The offerings stem from the participation of Sherman ISD and Aramark, the district’s contracted food service provider, in the national Try-Day Friday program, which was developed by the U.S. Department of Agriculture and is meant to introduce students to new and healthy food options.
“We’re trying to get students to increase the amount of fresh fruits and vegetables they consume throughout the school year,” Sherman ISD Director of School Nutrition Services John Spradley said. “And this program gives them the opportunity to try something you wouldn’t normally see on a menu or something they might not otherwise have the chance to try outside of school.”
Spradley said the selection of seasonal fruits and veggies will be stationed on specially-marked Try-Day Friday carts at the end of each school’s lunch line and will included everything from the common cucumber to the kiwi. He added that students will also be given nutrition information cards that break down the contents of their food and explain what benefit the foods have when consumed.
“They’re able to learn in the classroom about science, history and things like that, so why can’t we do the same thing in the lunch line?” Spradley said. “It’s all about education and making sure that they know there are healthier options out there and they can see exactly what these healthier options are doing for their bodies.”

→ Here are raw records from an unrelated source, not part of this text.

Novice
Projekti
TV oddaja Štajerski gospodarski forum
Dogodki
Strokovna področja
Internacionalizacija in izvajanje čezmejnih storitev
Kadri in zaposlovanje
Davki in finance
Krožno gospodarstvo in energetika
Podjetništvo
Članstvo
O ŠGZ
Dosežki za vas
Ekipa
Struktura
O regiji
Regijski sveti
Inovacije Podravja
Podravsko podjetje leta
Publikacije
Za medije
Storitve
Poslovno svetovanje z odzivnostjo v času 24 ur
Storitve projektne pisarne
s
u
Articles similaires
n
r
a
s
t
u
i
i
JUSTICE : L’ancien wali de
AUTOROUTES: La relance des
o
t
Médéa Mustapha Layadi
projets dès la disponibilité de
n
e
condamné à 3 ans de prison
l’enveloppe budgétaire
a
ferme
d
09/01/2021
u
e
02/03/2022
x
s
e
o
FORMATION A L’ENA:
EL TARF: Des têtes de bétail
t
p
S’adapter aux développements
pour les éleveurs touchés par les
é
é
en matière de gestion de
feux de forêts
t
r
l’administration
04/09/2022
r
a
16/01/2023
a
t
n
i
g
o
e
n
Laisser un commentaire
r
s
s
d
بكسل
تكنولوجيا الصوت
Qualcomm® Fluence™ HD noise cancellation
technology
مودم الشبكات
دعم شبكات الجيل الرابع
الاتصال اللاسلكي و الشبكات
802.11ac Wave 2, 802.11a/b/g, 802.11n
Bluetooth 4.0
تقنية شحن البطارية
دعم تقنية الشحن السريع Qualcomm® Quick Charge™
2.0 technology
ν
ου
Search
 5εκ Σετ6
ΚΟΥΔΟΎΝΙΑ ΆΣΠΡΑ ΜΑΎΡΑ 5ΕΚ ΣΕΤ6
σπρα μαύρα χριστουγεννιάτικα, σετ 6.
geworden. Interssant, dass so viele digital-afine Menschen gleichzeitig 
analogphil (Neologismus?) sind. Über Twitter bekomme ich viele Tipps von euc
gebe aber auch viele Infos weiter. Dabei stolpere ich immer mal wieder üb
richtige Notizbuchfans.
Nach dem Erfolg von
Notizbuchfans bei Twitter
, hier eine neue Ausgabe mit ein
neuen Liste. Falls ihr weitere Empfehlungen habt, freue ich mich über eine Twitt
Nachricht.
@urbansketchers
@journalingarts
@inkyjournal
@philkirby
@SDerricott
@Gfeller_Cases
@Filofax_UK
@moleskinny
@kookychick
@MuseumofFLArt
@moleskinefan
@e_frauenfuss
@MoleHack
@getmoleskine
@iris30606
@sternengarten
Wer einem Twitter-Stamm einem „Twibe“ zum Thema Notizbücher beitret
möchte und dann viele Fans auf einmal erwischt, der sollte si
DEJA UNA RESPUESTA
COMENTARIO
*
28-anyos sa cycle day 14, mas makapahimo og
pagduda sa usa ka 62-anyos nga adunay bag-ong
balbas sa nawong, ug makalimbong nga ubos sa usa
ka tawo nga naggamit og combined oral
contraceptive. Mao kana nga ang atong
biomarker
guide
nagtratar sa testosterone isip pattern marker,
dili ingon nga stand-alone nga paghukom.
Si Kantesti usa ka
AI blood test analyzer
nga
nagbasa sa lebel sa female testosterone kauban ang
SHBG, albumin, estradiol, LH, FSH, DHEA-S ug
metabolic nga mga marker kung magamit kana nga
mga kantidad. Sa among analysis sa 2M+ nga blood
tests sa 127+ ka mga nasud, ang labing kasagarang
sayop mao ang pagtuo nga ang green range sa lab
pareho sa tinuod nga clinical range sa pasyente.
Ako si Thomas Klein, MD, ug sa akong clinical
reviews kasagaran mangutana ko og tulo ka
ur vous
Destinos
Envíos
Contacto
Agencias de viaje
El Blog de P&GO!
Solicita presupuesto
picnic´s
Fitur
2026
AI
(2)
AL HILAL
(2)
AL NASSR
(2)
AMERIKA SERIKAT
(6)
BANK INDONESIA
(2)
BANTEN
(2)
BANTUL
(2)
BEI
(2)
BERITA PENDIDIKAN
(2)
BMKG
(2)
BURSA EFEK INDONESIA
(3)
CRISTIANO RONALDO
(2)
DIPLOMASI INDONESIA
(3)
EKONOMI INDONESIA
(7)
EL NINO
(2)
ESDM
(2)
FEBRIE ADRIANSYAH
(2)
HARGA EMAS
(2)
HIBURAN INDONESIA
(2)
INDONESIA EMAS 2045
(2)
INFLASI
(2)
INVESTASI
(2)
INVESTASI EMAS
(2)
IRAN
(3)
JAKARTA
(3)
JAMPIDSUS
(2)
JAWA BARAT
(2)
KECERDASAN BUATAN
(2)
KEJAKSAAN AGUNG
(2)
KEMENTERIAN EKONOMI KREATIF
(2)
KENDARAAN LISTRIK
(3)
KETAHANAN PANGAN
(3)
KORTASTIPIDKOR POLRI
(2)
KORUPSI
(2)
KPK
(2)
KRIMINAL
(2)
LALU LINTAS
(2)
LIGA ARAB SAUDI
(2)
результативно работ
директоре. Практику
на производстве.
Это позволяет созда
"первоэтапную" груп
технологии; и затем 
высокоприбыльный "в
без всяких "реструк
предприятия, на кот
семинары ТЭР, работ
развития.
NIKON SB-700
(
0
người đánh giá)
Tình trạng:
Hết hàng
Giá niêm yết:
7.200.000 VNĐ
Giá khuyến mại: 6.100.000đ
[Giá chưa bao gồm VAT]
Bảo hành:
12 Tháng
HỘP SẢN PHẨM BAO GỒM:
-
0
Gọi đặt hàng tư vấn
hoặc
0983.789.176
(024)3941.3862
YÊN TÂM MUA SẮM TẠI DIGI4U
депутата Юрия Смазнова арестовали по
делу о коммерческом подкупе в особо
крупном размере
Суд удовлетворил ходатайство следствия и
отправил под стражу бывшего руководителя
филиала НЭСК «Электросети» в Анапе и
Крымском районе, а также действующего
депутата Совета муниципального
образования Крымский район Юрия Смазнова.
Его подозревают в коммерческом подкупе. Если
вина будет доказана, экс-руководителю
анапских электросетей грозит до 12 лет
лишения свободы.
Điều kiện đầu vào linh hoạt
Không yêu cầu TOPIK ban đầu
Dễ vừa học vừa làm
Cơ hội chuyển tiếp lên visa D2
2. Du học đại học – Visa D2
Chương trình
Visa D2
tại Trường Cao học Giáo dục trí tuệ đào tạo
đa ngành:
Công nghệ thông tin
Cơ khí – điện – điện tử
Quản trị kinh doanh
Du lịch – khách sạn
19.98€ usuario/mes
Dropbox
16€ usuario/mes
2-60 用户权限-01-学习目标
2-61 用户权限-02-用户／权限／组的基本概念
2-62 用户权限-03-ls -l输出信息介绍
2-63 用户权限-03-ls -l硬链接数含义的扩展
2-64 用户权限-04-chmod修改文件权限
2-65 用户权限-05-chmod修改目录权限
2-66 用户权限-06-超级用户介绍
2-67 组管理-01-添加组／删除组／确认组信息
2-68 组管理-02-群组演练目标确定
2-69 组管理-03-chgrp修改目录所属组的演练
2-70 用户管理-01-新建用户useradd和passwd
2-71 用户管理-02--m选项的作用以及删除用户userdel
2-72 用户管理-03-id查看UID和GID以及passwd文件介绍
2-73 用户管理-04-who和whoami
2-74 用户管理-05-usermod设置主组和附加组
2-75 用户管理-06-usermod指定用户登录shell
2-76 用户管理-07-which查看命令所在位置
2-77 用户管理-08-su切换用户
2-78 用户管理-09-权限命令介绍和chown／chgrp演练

Spradley said the other benefit of the program is that it allows the district and food service employees to infuse new flavors into the regular, rotating selection of meals the schools offer.
“Let’s say, for example, we’ve got cucumber slices or tomato wedges,” Spradley said. “We’ll put those on the Try-Day Friday cart so that the children know what it looks like and tastes like. Then, we’ll circle around the next week and try to incorporate it into our menu. That way, they’re familiar with these foods and aren’t scared to pick them up.”
And while Try-Day Friday may be a clever name with its rhyme, Spradley explained that the program is strategically set to take place at the end of the week.
“We hope that they’ll get excited about the foods and tell their parents about it when they head home” Spradley said. “Then, if they happen to go grocery shopping with mom or dad or whoever that weekend, they’ll spot that fresh fruit or vegetable they tried and the family will make the decision to bring it home and incorporate into their meals.”
Spradley said he and the district expect the offerings to be a big hit among the young students and the hope is that students’ exposure to the fruits and vegetables will have a long-lasting influence.
“We want to make sure we’re getting those healthy habits in place at an early age,” Spradley said. “This way, they’re more likely to make good foods a part of their lifestyles as they get older.”